> **Brief A**: In the regex question, what two substitutions does the asker want besides changing a to aa?
> **Brief B**: Reproduce the passage of the regex question between "I can use this" and "them if I do.", inclusive.

> **Source text**:

========================================

How can I do multiple substitutions using regex?

Question

I can use this code below to create a new file with the substitution of a with aa using regular expressions.

import re

with open("notes.txt") as text:
    new_text = re.sub("a", "aa", text.read())
    with open("notes2.txt", "w") as result:
        result.write(new_text)

I was wondering do I have to use this line, new_text = re.sub("a", "aa", text.read()), multiple times but substitute the string for others letters that I want to change in order to change more than one letter in my text?

That is, so a-->aa,b--> bb and c--> cc.

So I have to write that line for all the letters I want to change or is there an easier way. Perhaps to create a "dictionary" of translations. Should I put those letters into an array? I'm not sure how to call on them if I do.

========================================

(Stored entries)
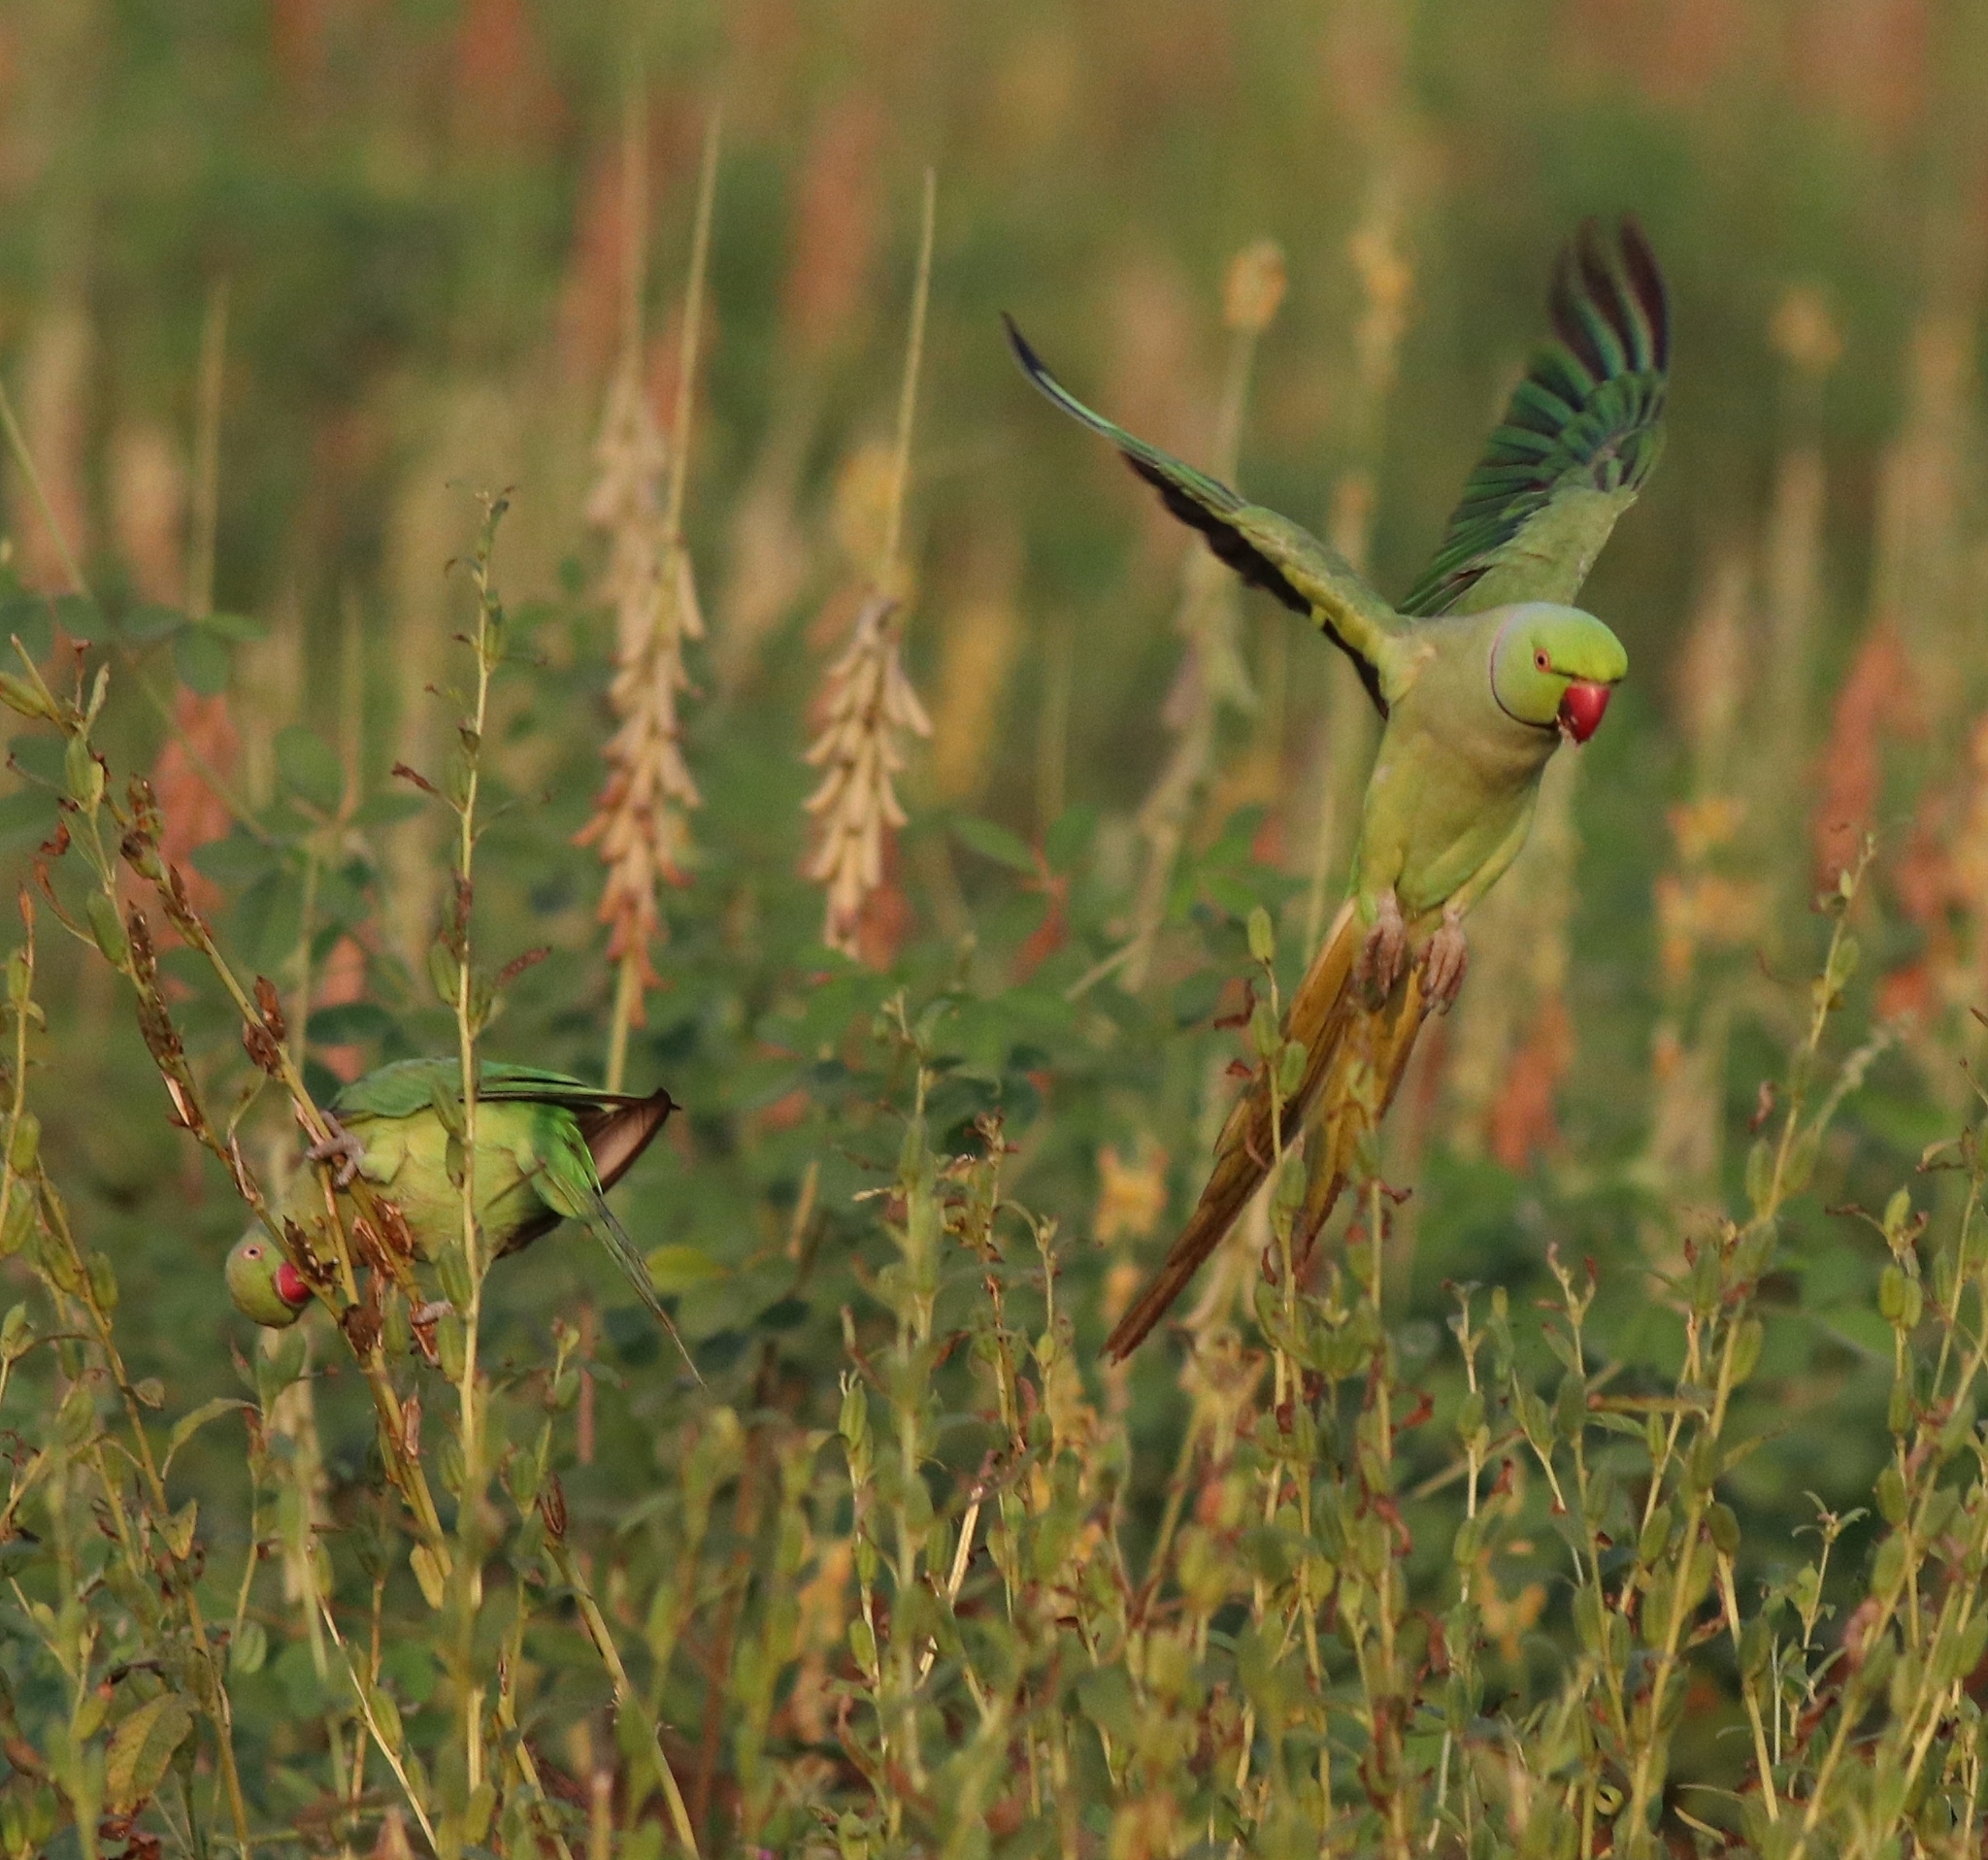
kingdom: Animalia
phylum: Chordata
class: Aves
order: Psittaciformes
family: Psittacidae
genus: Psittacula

========================================

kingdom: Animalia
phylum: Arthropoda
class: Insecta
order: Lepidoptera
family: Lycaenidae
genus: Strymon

========================================

> **Exercise output A**: Changing b to bb and c to cc.

> **Exercise output B**:
I can use this code below to create a new file with the substitution of a with aa using regular expressions.

import re

with open("notes.txt") as text:
    new_text = re.sub("a", "aa", text.read())
    with open("notes2.txt", "w") as result:
        result.write(new_text)

I was wondering do I have to use this line, new_text = re.sub("a", "aa", text.read()), multiple times but substitute the string for others letters that I want to change in order to change more than one letter in my text?

That is, so a-->aa,b--> bb and c--> cc.

So I have to write that line for all the letters I want to change or is there an easier way. Perhaps to create a "dictionary" of translations. Should I put those letters into an array? I'm not sure how to call on them if I do.